Latest DSE documentation | Earlier DSE documentation

DSE Search hooks into the Cassandra Command Line Interface (CLI), Cassandra Query Language (CQL) library, the CQLsh tool, existing Solr APIs, and Thrift APIs.

Using Existing Solr Clients

All existing Solr clients work with DSE 2.0 and later. If you have an existing Solr application, and you want to use DSE, it is straight-forward. Create a schema, then import your data and query using your existing Solr tools. The Wikipedia demo is built and queried using Solrj. The query is done using pure Ajax. No Cassandra API is used for the demo.

Integration of Solr Queries into Cassandra API

Assuming you have set up DSE Search, and have data indexed in Solr from a column family, you can include a solr_query expression to CQL that takes advantage of the DSE Search hooks into the Solr API. This capability offers extensive query options, such as fuzzy matching.

The solr_query value supports any Lucene syntax. You can also use any Thrift API, such as Pycassa or Hector. Pycassa supports secondary indexes. You can use secondary indexes in Pycassa just as you use the Solr_query expression in DSE Search.

Querying Search Results Using CQL

You can use the CQL select statement to retrieve Solr data.

Synopsis

SELECT [FIRST <n>] [REVERSED] <select expression>
FROM <column family>
[USING <consistency>]
[WHERE solr_query = '<search expression>' [LIMIT <n>]

<select expression> syntax is:

{ <start_of_range> .. <end_of_range> | * }
| COUNT(* | 1)

A SELECT expression reads one or more records from a Cassandra column family and returns a result-set of rows. Each row consists of a row key and a collection of columns corresponding to the query.

Unlike the projection in a SQL SELECT, there is no guarantee that the results will contain all of the columns specified because Cassandra is schema-optional. An error does not occur if you request non-existent columns. In a production environment that uses a mixed workload cluster, you must search using the LOCAL_QUORUM consistency, as described in the Data Consistency in DSE Search article.

Example

To query the Wikipedia demo search results:

  1. Connect to the Cassandra Query Language (CQL) shell program.
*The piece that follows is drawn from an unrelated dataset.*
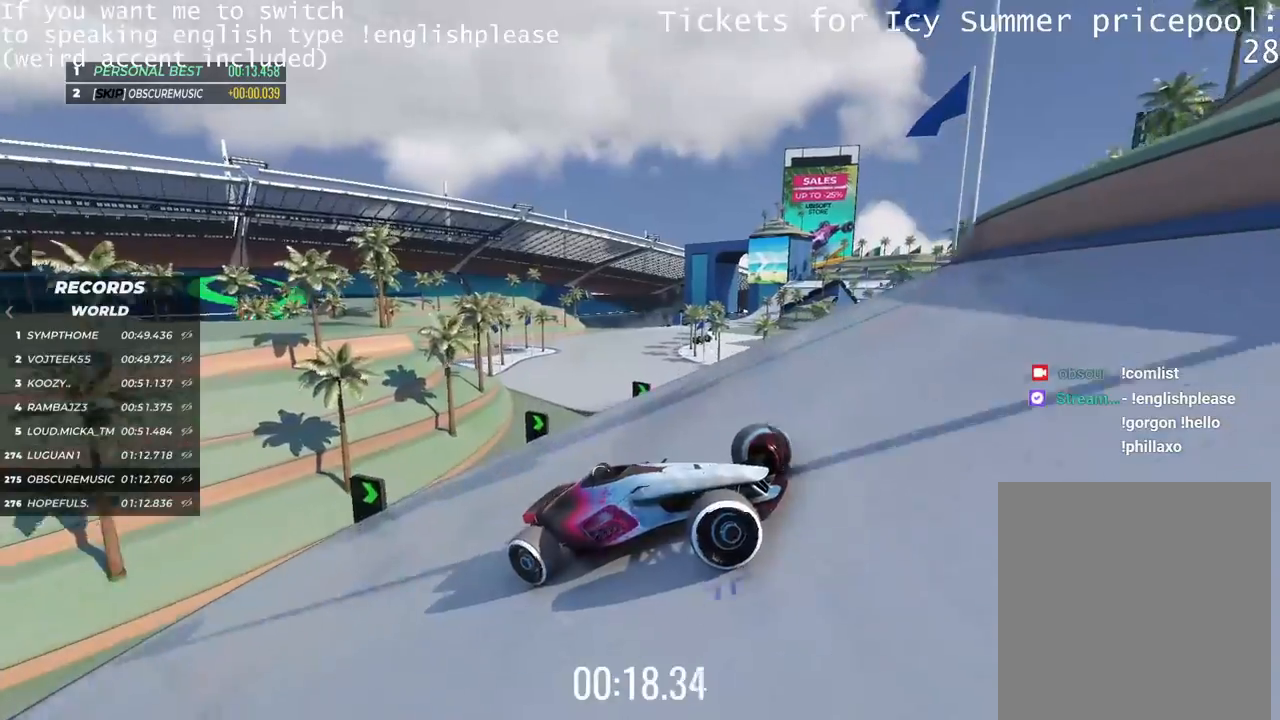
{"keys": ["left"], "events": [[66, "up", "up"], [200, "up", "down"], [400, "up", "up"]]}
On the Mac, for example:

    cd <install_location>/bin
    
    ./cqlsh localhost
    
  2. Use the wiki keyspace and include the solr_query expression in a select statement to find the titles in the solr column family that begin with the letters natio:

    use wiki;
    
    SELECT title FROM solr USING CONSISTENCY local_quorum
      WHERE solr_query='title:natio*';
    

The query output appears:

 title
--------------------------------------------------------------------------
                                      Bolivia national football team 2002
 List of French born footballers who have played for other national teams
                    Lithuania national basketball team at Eurobasket 2009
                                      Bolivia national football team 2000
                                    Kenya national under-20 football team
                                      Bolivia national football team 1999
                                 Israel men's national inline hockey team
                                      Bolivia national football team 2001

Querying Multiple Column Families

To map multiple Cassandra column families to a single Solr core, use the Solr API. Specify multiple column families using the shards parameter. For example:

http://<host>:<port>/solr/<keyspace1>.<cf1>/select?q=*:*&shards=
  <host>:<port>/solr/<keyspace1>.<cf1>,<host>:<port>/solr/<keyspace2>.<cf2>

Using the Solr API, you can query multiple column families simultaneously if they have same schema.